→ INSTRUCTIONS FOR THE TASK: Could you return every record below exactly as it stands, leaving out the pictures?

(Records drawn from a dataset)
◇ ◇ ◇ ◇ ◇ ◇ ◇

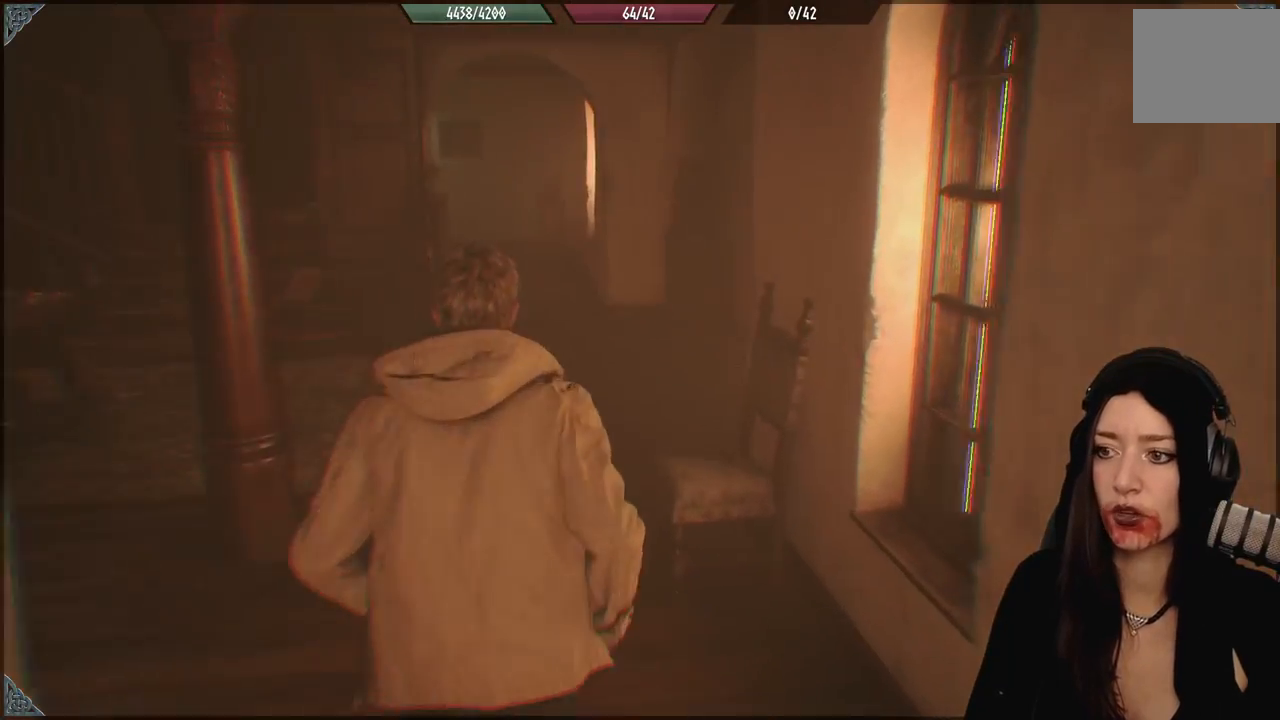
{"buttons": [], "left_stick": "up-left", "right_stick": "down-right", "events": [[283, "right_stick", "down-right"]]}
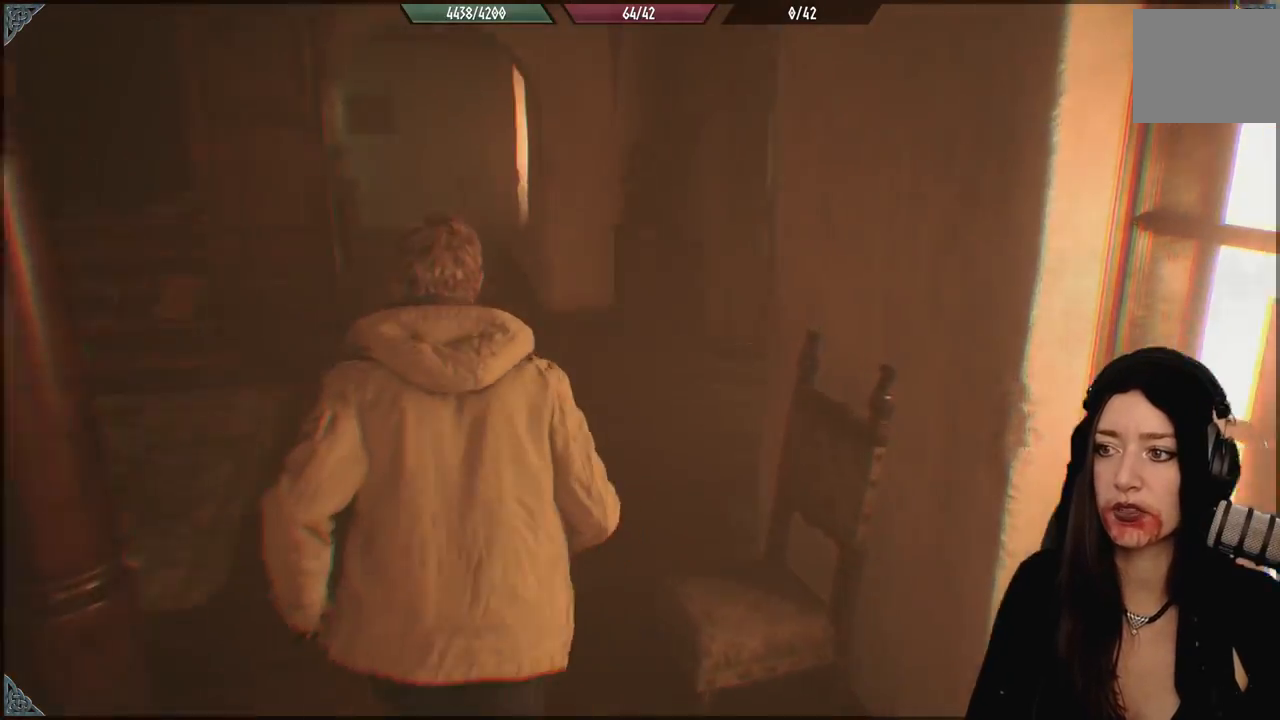
{"buttons": [], "left_stick": "up-left", "right_stick": "right", "events": [[167, "right_stick", "right"]]}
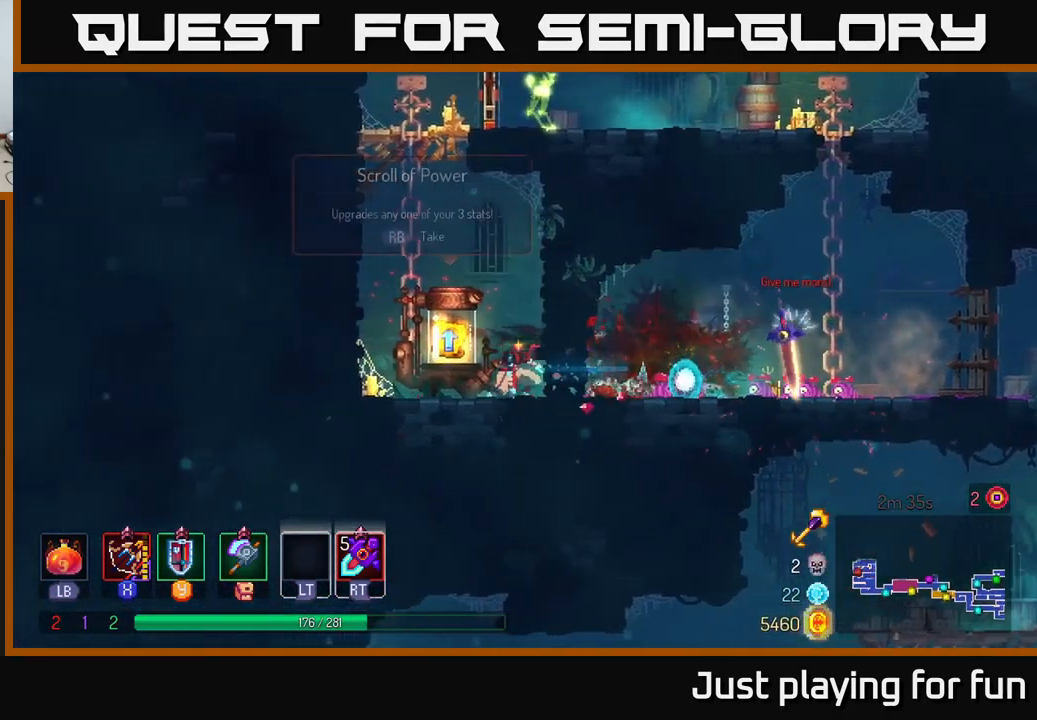
Gameplay with a controller (Xbox layout); each line is a JSON object with the inputs held at the frame after it. "events" lists button and stick changes between this image and that frame as [ms after this image, input, new state], when the widget could be followed in between.
{"buttons": [], "left_stick": "center", "right_stick": "center", "events": [[83, "R1", "down"], [83, "left_stick", "up"], [150, "left_stick", "right"], [183, "R1", "up"], [250, "left_stick", "center"]]}
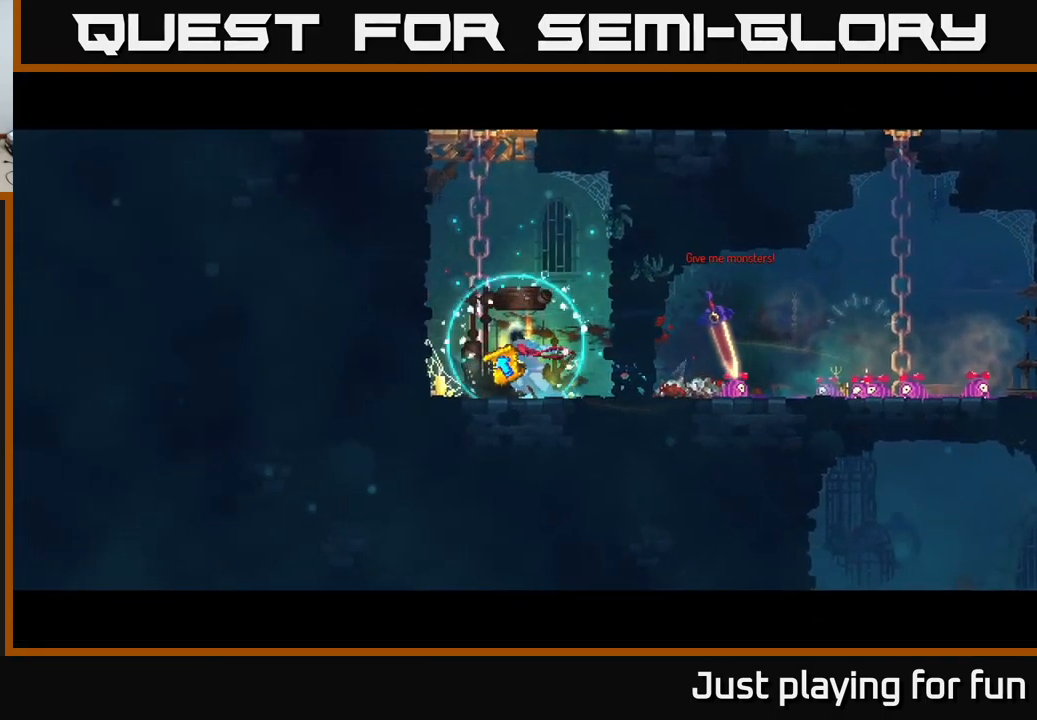
{"buttons": [], "left_stick": "center", "right_stick": "center", "events": []}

◇ ◇ ◇ ◇ ◇ ◇ ◇

→ FINISHED EXERCISE:
{"buttons": [], "left_stick": "up-left", "right_stick": "down-right", "events": [[283, "right_stick", "down-right"]]}
{"buttons": [], "left_stick": "up-left", "right_stick": "right", "events": [[167, "right_stick", "right"]]}
Gameplay with a controller (Xbox layout); each line is a JSON object with the inputs held at the frame after it. "events" lists button and stick changes between this image and that frame as [ms after this image, input, new state], when the widget could be followed in between.
{"buttons": [], "left_stick": "center", "right_stick": "center", "events": [[83, "R1", "down"], [83, "left_stick", "up"], [150, "left_stick", "right"], [183, "R1", "up"], [250, "left_stick", "center"]]}
{"buttons": [], "left_stick": "center", "right_stick": "center", "events": []}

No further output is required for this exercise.